Recent bombings by Israel have caused more than just physical trauma
By Yasser Abu Jamei | Scientific American | June 4, 2021
We have just escaped the hell of airstrikes to find the hell of COVID-19 at our doors. We are moving from living under occupation and offensive to life under occupation and blockade, with COVID.
“Have you ever seen a six-month old baby with exaggerated startle response?” One of my colleagues who works on our telephone counseling service was calling me for advice on how to respond to several distraught mothers asking her how to help their babies who had started showing such distressing symptoms of trauma during the recent bombing. Our telephone service was back and responding to callers on the third day of the attacks on Gaza, though of course with certain difficulties.

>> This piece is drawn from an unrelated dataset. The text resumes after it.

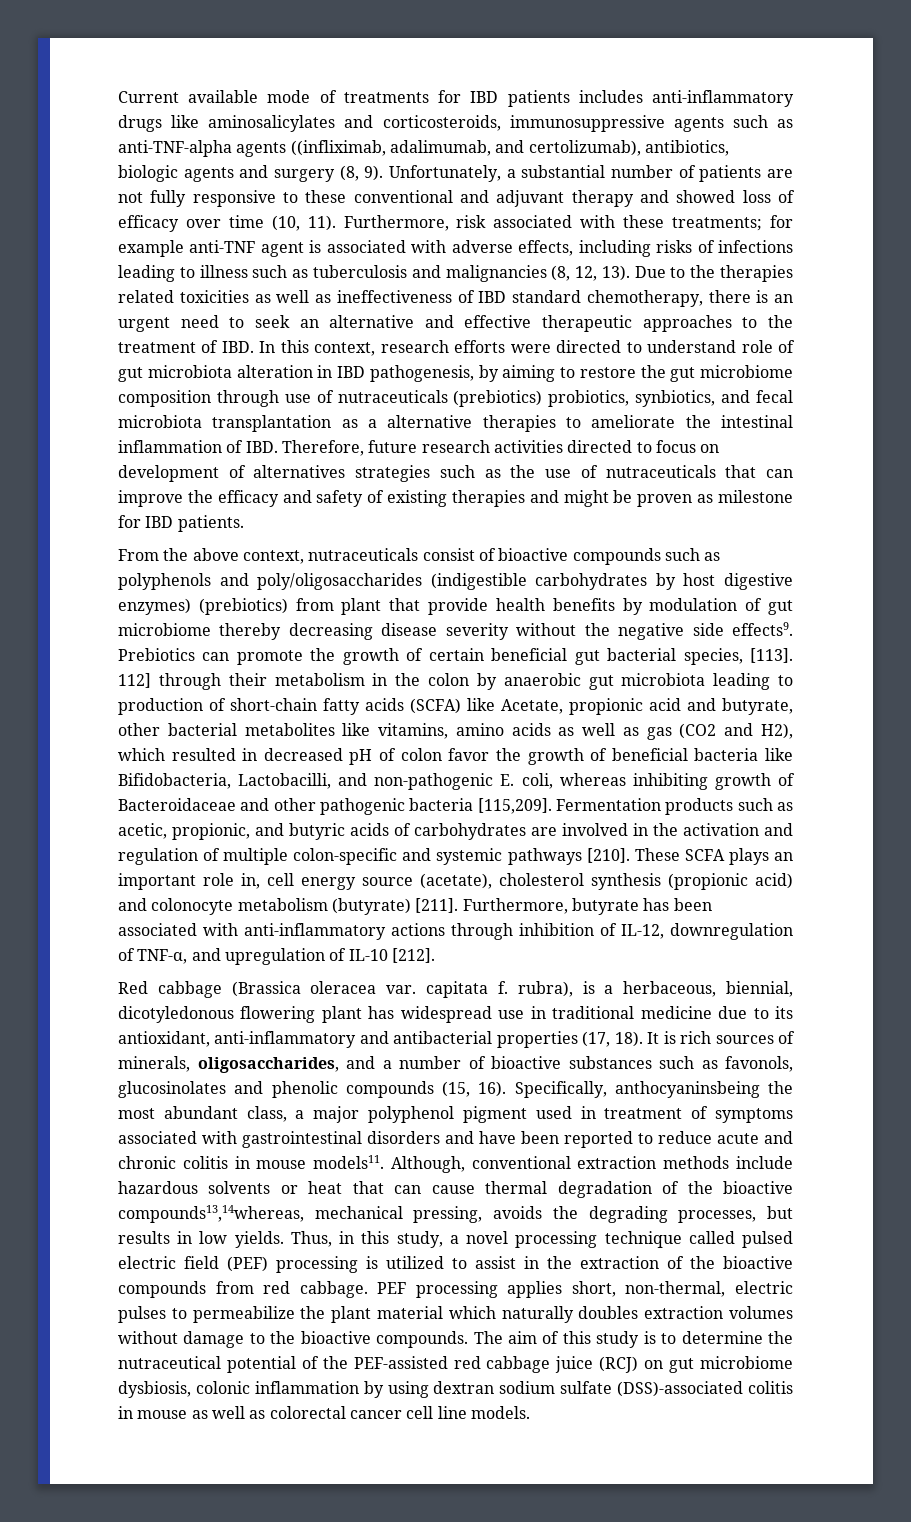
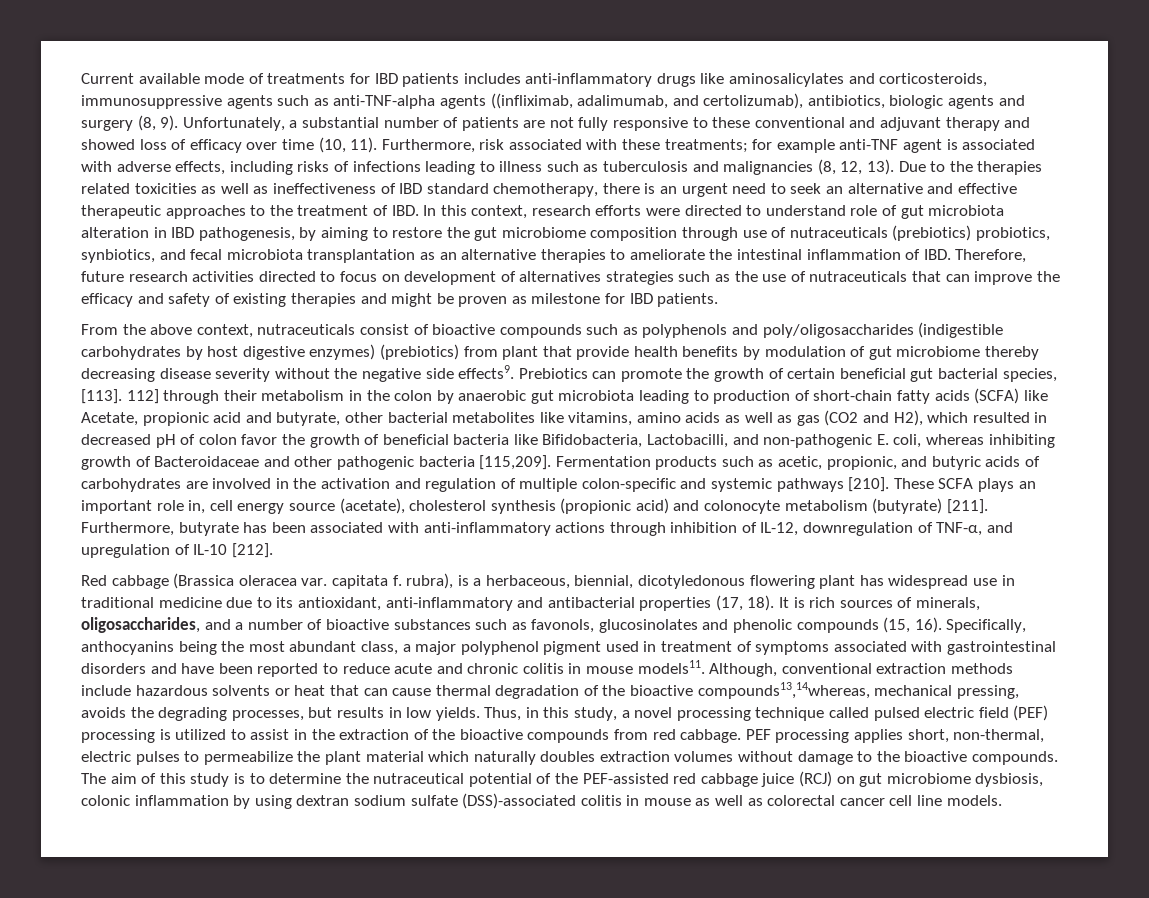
[368,419,377,428] a -> [439,252,457,260] an
[614,1081,760,1098] anthocyaninsbeing -> [81,641,217,655] anthocyanins being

The question took me back 20 years to when I was a young resident in the pediatric department at Nasser hospital in Khan Younis, Gaza’s second biggest city, in the southern part of the Gaza Strip. Then, my plan was to become a pediatrician. The hospital, on the western side of the city was not far from the Israeli settlements. Often in the middle of the night I used to receive mothers arriving in the pediatric emergency department with tiny children who had started screaming with no clear reason. Physical examination mostly revealed nothing abnormal. Perhaps this was the trigger that made me train to become a psychiatrist.
During those nights, you could often hear shooting from inside the Israeli settlement’s high fortifications, with the bullets mostly ending in the walls of the Palestinian homes and other buildings that faced the settlements. That was the common experience we adults were used to, and of course something that children, even the very youngest, also had to live with.